3 parts in one volume. Folio (16 x 10 2/8 inches). 15 engraved plates, including one folding (occasional light spotting, mostly confined to margins but heavier to the title-page and to the folding plate, folding plate trimmed close just touching image). 19th-century half morocco, marbled paper boards, all edges gilt (extremities very worn).

Provenance: a few plates with penciled annotations.

FIRST EDITION. EXTREMELY RARE, ONE OF FEWER THAN 50 COPIES PUBLISHED, and one of only a handful of complete copies to come to auction in the last 35 years.

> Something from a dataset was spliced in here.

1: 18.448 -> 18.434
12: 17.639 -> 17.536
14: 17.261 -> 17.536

According to the labels on a coloured copy sold at auction in 2004, the work was issued with the plates 'plain' (uncoloured) for 5 or 7 shillings per part, or coloured for £1/11s/6d per part.

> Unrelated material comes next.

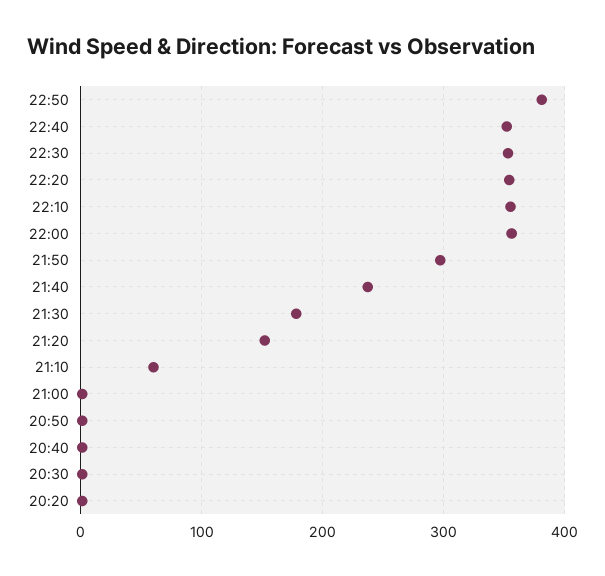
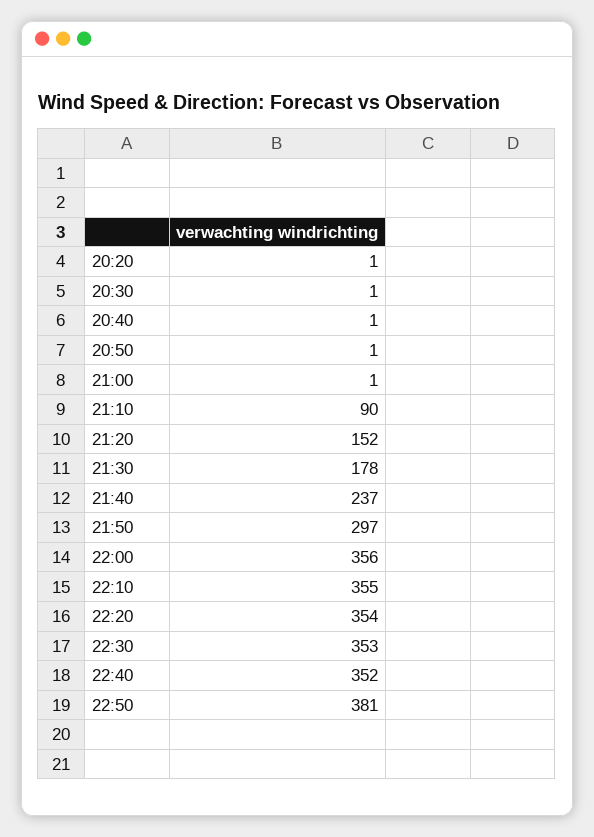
21:10: 60 -> 90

"In 1801 Bauer went as natural history artist on the coastal survey of New Holland carried out under the command of Captain Flinders in H.M.S. Investigator. Robert Brown was the naturalist on this expedition, and both he and Bauer went on the recommendation and at the expense of Sir Joseph Banks. In 1803, after the Investigator was condemned as unseaworthy Captain Flinders decided to return to England to obtain another ship to complete the expedition. Bauer and Brown, however, continued their travels in Australia, and finally returned to England in 1805 with several thousands of botanical specimens and many hundreds of sketches of plants. In 18[06] Bauer began to publish his Illustrationes florae Novae Hollandiae, a work which did not meet with sufficient encouragement to be continued after the third number' (Henrey II, p.195).

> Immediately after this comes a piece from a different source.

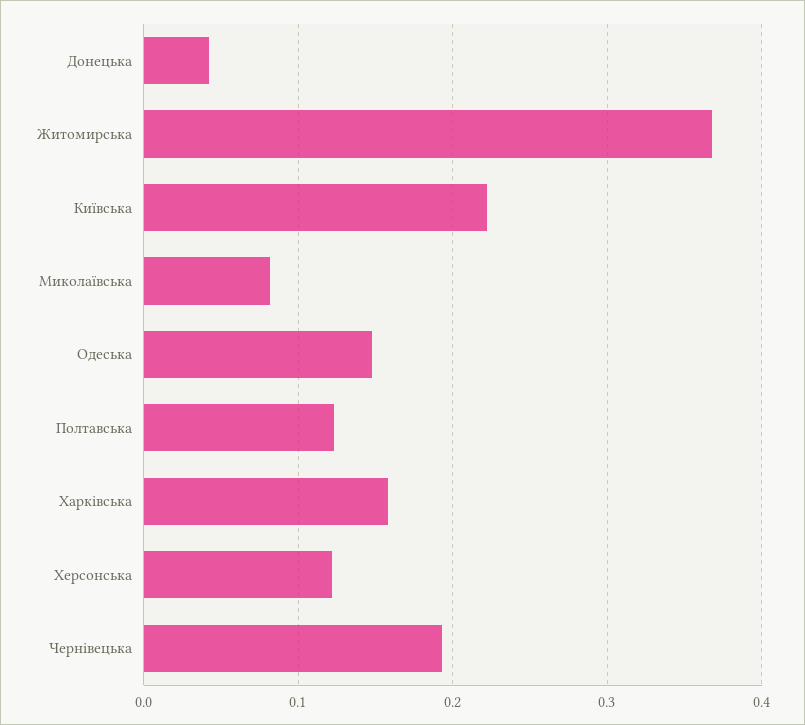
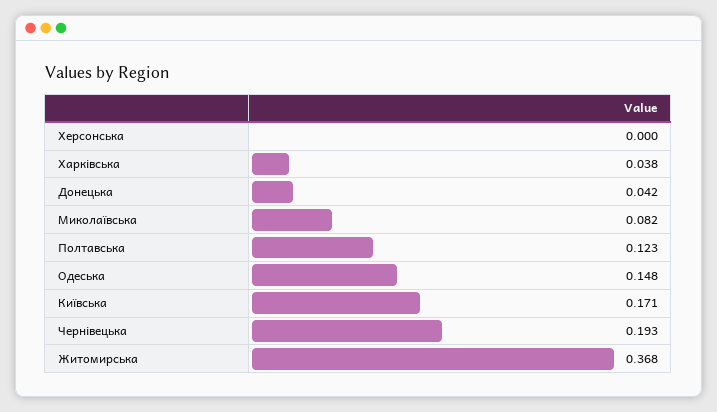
Київська: 0.22 -> 0.171
Харківська: 0.16 -> 0.038
Херсонська: 0.12 -> 0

Ferdinand Bauer's elder brother, Franz Andreas, later explained that the project was abandoned due to Ferdinand's inability to find competent engravers and colourists to complete it, forcing Ferdinand's return to his native Austria. According to Stafleu & Cowan, fewer than fifty copies were published. An unpublished sixteenth plate is in the BM(NH) collection of proofs of the work. Dunthorne 27; Ferguson 549 (noting 5 copies; 2 coloured); Great Flower Books, p.49; Henrey II, p. 195; Nissen BBI 96; Pritzel 493; Stafleu & Cowan 362.